W Aneksie pojawia się po raz pierwszy odpowiedź Aleksandra Bocheńskiego na kwestionariusz Stanisława Mackiewicza do biografii Adolfa Bocheńskiego. Z tego większego fragmentu dowiadujemy się kilka ciekawostek o Rogerze Raczyńskim, o Kajetanie Morawskim oraz o innych osobach, które także były w kręgu osób związanych z Czapskim.
Bardzo ciekawym wątkiem jest … w jaki sposób Bocheńscy utracili swoje majątki. To doskonała przestroga dla współczesnych, by nie zaciągać kredytów i pożyczek, i by nie mieć kosztów, które są ponad możliwości ich opłacania.
Namawiano nawet młodego Adolfa, by też się ożenił z bogatą panną, by majątek ratować.
Jak napisał w „Wuderkind” Stanisław Mackiewicz nie mógł się ożenić, bo … bał się kobiet.

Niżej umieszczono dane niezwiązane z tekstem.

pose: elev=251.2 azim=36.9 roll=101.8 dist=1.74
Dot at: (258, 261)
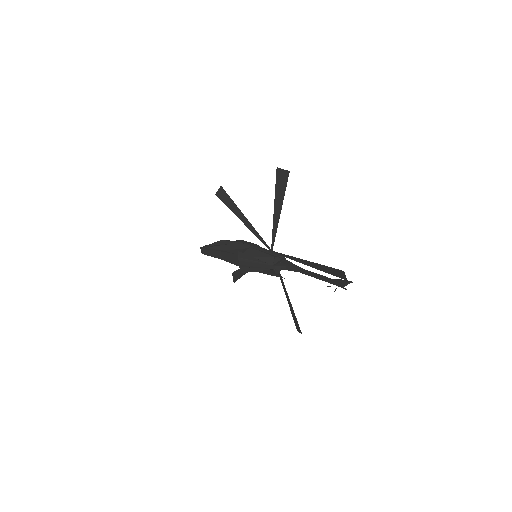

Jedną kobietę przypadkowo zastrzelił, mając 15 lat. Wracał z polowania i przechodząc koło sieni, wziął wydawało mu się, że nienabitą dubeltówkę i strzelił do kucharki „kładąc ją trupem na miejscu”.
Ślad tej chwili pozostał – jak tłumaczył Cat – także w … piśmie Adolfa, co potwierdził po latach zamiłowany grafolog, który wypowiadał trafne uwagi o ludziach na podstawie pisma.
Po latach w Paryżu zakochał się autor „Między Niemcami a Rosją” w koleżance i była to jedyna jego miłość. Niestety dziewczyna popełniła samobójstwo („chodząc po gzymsie”). Potem Bocheńskiemu zdawało się, że się w kimś kocha i oświadczał się jeszcze kilku pannom, ale do ożenku nie doszło.
Przytoczmy słowa Mackiewicza:
„Pani Bocheńska – matka na pewno uważała za rzecz naturalną, że jej Adzio kocha się tylko w pannach z towarzystwa. […] Ale my myślimy trochę inaczej niż pani Bocheńska i nas korci i intryguje ta platoniczność wszystkich miłości Bocheńskiego. Skonstatowaliśmy jednak, że nie kryło się za nią nic innego poza świadomą czystością płciową. Sądzę, że zaważyło tutaj to, co mówiłem o wunderkindach: w dzieciństwie są dorosłymi, a gdy dorosną, zachowują całe mnóstwo cech i przyzwyczajeń dziecinnych. Poza tym przyzwyczajenie do samotności, nabyte w swym przemądrzałym dzieciństwie, także wyrabia pewien lęk w stosunku do kobiet. Dość, że Bocheński był i pozostał do końca życia wyjątkowo czystym człowiekiem pod tym względem”.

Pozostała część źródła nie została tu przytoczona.